• Exercise prompt: The listing should be printed again without a single change.
### Records ###
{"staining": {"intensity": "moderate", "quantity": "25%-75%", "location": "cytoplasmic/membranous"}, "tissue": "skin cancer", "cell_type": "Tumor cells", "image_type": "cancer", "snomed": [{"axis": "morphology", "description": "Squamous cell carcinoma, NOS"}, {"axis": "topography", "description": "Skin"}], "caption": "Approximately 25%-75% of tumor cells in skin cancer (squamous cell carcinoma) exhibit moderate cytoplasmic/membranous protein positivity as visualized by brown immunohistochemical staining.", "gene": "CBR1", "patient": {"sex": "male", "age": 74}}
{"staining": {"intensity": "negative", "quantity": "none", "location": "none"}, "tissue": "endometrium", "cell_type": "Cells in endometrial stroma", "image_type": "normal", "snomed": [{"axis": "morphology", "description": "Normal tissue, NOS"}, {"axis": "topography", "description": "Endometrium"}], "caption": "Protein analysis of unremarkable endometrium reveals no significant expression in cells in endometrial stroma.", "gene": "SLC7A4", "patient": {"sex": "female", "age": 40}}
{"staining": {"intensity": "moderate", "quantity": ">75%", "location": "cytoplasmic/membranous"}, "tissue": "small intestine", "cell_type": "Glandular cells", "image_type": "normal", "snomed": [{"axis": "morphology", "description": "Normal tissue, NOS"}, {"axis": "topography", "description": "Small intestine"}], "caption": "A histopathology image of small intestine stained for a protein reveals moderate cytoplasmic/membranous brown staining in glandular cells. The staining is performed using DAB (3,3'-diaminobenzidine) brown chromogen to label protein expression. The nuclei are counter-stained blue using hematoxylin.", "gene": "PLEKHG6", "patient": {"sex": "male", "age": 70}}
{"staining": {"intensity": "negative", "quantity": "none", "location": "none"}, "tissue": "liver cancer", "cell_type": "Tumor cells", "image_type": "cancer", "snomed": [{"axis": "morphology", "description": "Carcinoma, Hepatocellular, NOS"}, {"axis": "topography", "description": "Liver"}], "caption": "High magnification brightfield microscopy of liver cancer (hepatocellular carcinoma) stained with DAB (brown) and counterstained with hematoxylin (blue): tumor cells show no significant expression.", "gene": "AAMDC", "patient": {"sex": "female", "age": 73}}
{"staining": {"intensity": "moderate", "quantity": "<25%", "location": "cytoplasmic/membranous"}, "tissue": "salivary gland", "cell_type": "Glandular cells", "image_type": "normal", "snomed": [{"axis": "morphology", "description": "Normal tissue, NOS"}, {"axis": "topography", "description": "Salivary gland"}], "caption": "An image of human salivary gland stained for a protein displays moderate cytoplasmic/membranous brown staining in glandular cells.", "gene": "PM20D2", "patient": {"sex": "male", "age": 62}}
###
• Finished task:
{"staining": {"intensity": "moderate", "quantity": "25%-75%", "location": "cytoplasmic/membranous"}, "tissue": "skin cancer", "cell_type": "Tumor cells", "image_type": "cancer", "snomed": [{"axis": "morphology", "description": "Squamous cell carcinoma, NOS"}, {"axis": "topography", "description": "Skin"}], "caption": "Approximately 25%-75% of tumor cells in skin cancer (squamous cell carcinoma) exhibit moderate cytoplasmic/membranous protein positivity as visualized by brown immunohistochemical staining.", "gene": "CBR1", "patient": {"sex": "male", "age": 74}}
{"staining": {"intensity": "negative", "quantity": "none", "location": "none"}, "tissue": "endometrium", "cell_type": "Cells in endometrial stroma", "image_type": "normal", "snomed": [{"axis": "morphology", "description": "Normal tissue, NOS"}, {"axis": "topography", "description": "Endometrium"}], "caption": "Protein analysis of unremarkable endometrium reveals no significant expression in cells in endometrial stroma.", "gene": "SLC7A4", "patient": {"sex": "female", "age": 40}}
{"staining": {"intensity": "moderate", "quantity": ">75%", "location": "cytoplasmic/membranous"}, "tissue": "small intestine", "cell_type": "Glandular cells", "image_type": "normal", "snomed": [{"axis": "morphology", "description": "Normal tissue, NOS"}, {"axis": "topography", "description": "Small intestine"}], "caption": "A histopathology image of small intestine stained for a protein reveals moderate cytoplasmic/membranous brown staining in glandular cells. The staining is performed using DAB (3,3'-diaminobenzidine) brown chromogen to label protein expression. The nuclei are counter-stained blue using hematoxylin.", "gene": "PLEKHG6", "patient": {"sex": "male", "age": 70}}
{"staining": {"intensity": "negative", "quantity": "none", "location": "none"}, "tissue": "liver cancer", "cell_type": "Tumor cells", "image_type": "cancer", "snomed": [{"axis": "morphology", "description": "Carcinoma, Hepatocellular, NOS"}, {"axis": "topography", "description": "Liver"}], "caption": "High magnification brightfield microscopy of liver cancer (hepatocellular carcinoma) stained with DAB (brown) and counterstained with hematoxylin (blue): tumor cells show no significant expression.", "gene": "AAMDC", "patient": {"sex": "female", "age": 73}}
{"staining": {"intensity": "moderate", "quantity": "<25%", "location": "cytoplasmic/membranous"}, "tissue": "salivary gland", "cell_type": "Glandular cells", "image_type": "normal", "snomed": [{"axis": "morphology", "description": "Normal tissue, NOS"}, {"axis": "topography", "description": "Salivary gland"}], "caption": "An image of human salivary gland stained for a protein displays moderate cytoplasmic/membranous brown staining in glandular cells.", "gene": "PM20D2", "patient": {"sex": "male", "age": 62}}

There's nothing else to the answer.